Origin of the Name Fuller
The origin of the name
Fuller was found in the allfamilycrests.com archives. Fuller is an occupational name from a person who worked as a fuller whose job it was to scour and thicken raw cloth by beating and trampling it in water. The surname is found mostly in South-East England and East Anglia. This name is of Anglo-Saxon descent spreading to the Celtic countries of Ireland , Scotland and Wales in early times and is found in many mediaeval manuscripts throughout these countries. Examples of such are a Gilbert le Fuller, Hertfordshire, and an Ambrose le Fullur, Salop, who were recorded in the 'Hundred Rolls', England , in the year 1273. An Andrew Fullo was recorded as a tenant in Mikilbrekauch, Scotland , in the year 1376. A Thomas Fullo was Burgess in Edinburgh in the year 1386.
In Ireland this name and its variants were introduced into Ulster Province by settlers who arrived from England and Scotland , especially during the seventeenth century. It was the 'Plantations of Ireland ' in the sixteenth and seventeenth centuries that marked the end of Gaelic supremacy in Ireland . While the influx of settlers in the wake of the earlier Anglo-Norman invasion of the twelfth century resulted in a full integration into Irish society of the new arrivals, the same never occurred with the Ulster Planters who maintained their own distinct identity.
Fuller has also been associated with County Kerry since the sixteenth century and is recorded as an anglicized form of the Gaelic Mac an Ucaire sept (meaning 'son of the fuller'), that was located in County Down.

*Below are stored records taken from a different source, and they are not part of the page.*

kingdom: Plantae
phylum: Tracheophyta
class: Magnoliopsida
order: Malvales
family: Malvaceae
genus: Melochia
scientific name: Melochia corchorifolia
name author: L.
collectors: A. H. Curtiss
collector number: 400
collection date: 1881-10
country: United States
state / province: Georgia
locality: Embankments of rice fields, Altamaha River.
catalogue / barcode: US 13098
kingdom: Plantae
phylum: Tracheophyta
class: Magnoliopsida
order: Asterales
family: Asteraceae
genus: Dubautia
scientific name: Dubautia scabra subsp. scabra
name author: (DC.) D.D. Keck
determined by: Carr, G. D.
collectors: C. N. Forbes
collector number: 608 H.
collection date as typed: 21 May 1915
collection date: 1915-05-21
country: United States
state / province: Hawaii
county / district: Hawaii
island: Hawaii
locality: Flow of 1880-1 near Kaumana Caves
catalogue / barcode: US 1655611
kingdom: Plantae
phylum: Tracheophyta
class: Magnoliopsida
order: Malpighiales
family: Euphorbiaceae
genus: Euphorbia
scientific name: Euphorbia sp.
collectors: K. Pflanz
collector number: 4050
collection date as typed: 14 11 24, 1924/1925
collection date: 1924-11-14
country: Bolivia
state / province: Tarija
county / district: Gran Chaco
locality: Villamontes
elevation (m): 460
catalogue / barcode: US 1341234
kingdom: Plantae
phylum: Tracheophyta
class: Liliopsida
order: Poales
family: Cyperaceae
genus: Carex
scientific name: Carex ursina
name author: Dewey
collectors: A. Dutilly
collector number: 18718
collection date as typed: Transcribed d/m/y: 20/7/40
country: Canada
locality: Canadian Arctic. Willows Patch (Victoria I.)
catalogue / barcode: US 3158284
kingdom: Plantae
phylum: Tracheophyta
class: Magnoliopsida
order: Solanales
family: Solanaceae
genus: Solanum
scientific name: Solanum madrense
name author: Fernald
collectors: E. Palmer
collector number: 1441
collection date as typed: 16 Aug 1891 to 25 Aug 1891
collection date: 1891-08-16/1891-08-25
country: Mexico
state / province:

The Fuller coat of arms came into existence centuries ago. The process of creating coats of arms (also often called family crests) began in the eleventh century although a form of Proto-Heraldry may have existed in some countries prior to this. The new art of Heraldry made it possible for families and even individual family members to have their very own coat of arms, including all Fuller descendants.